─── Extract
One of the ways astronomers
determine the chemical composition of gases on planets in our own solar
system is by studying the light passing through their atmospheric
layers, like Earth's shown in the photo below with our crescent moon in
the foreground:
Chemical
compounds and molecules interact differently with different energies of
light, and, as a result, each molecule leaves a unique fingerprint that
scientists can see when they map out the light over what is called a
spectrum.
But when an object is hundreds of light-years away, it's
nearly impossible to differentiate the light that's passing through an
exoplanet's atmosphere from the light that's emanating from the larger,
brighter host star.
A significant stepping stone
Now, GJ 1132b has changed that, offering astronomers a perfect
specimen to test their instruments and methods for detecting life.
"It's nearby, it's Earth-like, and its star won't interfere," Deming told
The Guardian.
This newly discovered exoplanet is, however, just a stepping stone.
The possibility of finding life on it is practically zero. GJ 1132b
might be only 16% larger than Earth, but it's surface temperature is a
balmy 450 degrees Fahrenheit.
"Our ultimate goal is to find a
twin Earth, but along the way we've found a twin Venus," David
Charbonneau, a co-author on the new paper and an astronomer at the
Harvard-Smithsonian Center for Astrophysics, said in
a press release. "We suspect it will have a Venus-like atmosphere, too, and if it does we can't wait to get a whiff."
The reason for these toasty
temperatures is because GJ 1132b sits just 1.4 million miles from its
host star — 26 times closer than Mercury is to our sun.
It takes just 1.6 days for GJ 1132b to complete a single orbit around its star, which is very different from our sun.
The most common star in the galaxy
The star is what is called a red dwarf, which astronomers suspect is
the most common star throughout our home galaxy, the Milky Way.
Red-dwarf stars are cooler,
smaller, and dimmer than our sun. The one that GJ 1132b is orbiting is
about one-fifth the size of our sun and only emits about 1/200th the
amount of light.
──────
─── Supplied records
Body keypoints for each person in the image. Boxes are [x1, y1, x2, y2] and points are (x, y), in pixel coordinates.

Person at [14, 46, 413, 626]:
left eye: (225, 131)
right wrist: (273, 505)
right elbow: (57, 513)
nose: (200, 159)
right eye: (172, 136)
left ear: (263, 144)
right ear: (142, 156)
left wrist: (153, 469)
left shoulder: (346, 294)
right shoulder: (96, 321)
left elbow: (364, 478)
──────
─── Supplied records
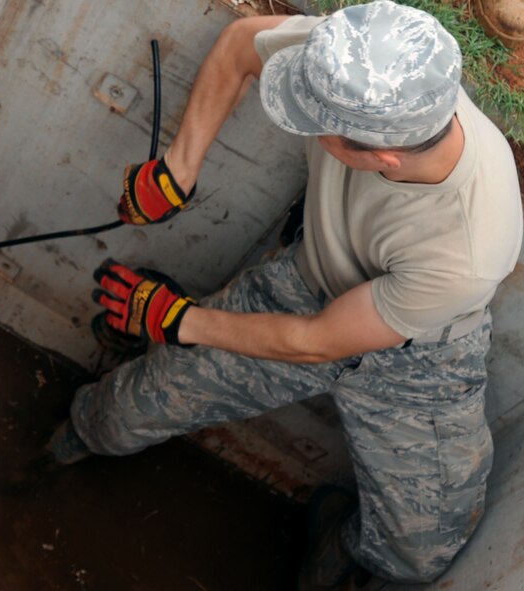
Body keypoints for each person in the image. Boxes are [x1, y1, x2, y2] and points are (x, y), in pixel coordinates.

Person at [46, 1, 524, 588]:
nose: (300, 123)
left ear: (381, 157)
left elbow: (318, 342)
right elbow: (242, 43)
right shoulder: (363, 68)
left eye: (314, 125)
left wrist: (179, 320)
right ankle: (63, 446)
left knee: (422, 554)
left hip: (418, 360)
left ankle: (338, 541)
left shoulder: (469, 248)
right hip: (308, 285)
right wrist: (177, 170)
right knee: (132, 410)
──────
─── Supplied records
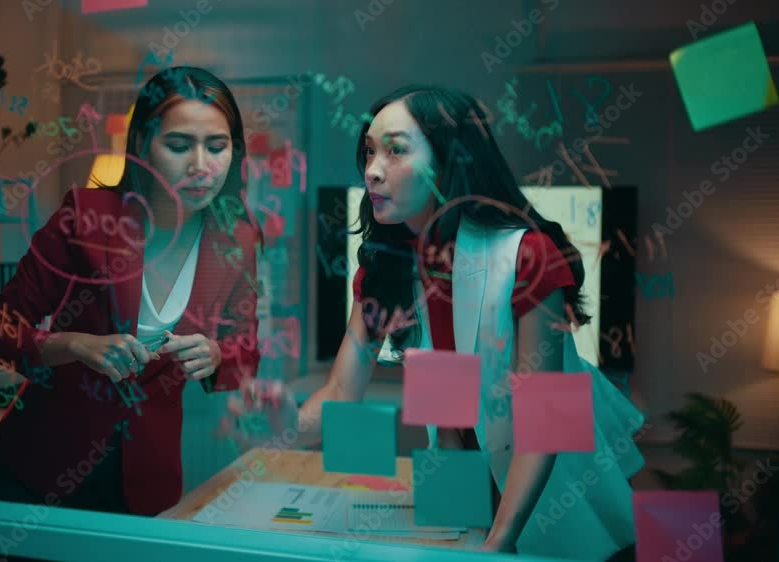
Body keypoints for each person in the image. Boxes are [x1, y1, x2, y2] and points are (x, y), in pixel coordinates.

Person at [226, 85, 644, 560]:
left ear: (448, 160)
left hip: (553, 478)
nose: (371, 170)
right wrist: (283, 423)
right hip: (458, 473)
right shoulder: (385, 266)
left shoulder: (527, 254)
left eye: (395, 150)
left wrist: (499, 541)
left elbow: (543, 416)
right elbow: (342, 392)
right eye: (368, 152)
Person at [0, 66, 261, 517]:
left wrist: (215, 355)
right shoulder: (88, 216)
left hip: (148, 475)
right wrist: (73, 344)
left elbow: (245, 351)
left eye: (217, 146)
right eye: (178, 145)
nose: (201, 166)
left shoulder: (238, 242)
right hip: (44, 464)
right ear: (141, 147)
──────
Brief A> Give everything from "The reason for" down to "to our sun." in the GJ 1132b article again, with "toasty" changed to "scorching".
Brief B> Write what comes next in the article about the exoplanet GJ 1132b.

Expected output A>
The reason for these scorching
temperatures is because GJ 1132b sits just 1.4 million miles from its
host star — 26 times closer than Mercury is to our sun.

Expected output B>
Here's a diagram comparing, to scale, the size of our sun with a red dwarf (second from the left) and Jupiter (far right):
Just
because they're different from our sun, however, doesn't mean life
couldn't spawn around them. It just means that the habitable zone — the
region in space where liquid water could exist on a planet's surface —
is closer to the star than it is for our sun.
Some astronomers estimate
that red-dwarf stars comprise 75% of all stars in the galaxy. This
means that most of the exoplanets in our galaxy are likely orbiting
red-dwarfs.
Whether any of those planets are
habitable, however, is a subject of intense debate, which is why the
discovery of GJ 1132b is so exciting. And while GJ 1132b is not likely
habitable, it's possible that it has some neighbors that are.
To first spot GJ 1132b as it
passed in front of the star, scientists used the MEarth-South array, a
group of telescopes at the Cerro-Tololo Inter-American Observatory in
Chile.
Now that they know it's there,
the researchers have requested time on the Hubble Space Telescope (which
observes the same type of light we see with our eyes) and the Spitzer
Space Telescope (which observes longer wavelengths than Hubble, in the
infrared range) to study GJ 1132b more fully.
With the viewing powers of
Hubble and Spitzer combined, the scientists could get a much broader
spectrum of light to study even more chemical compounds than they
otherwise would with just one of the telescopes.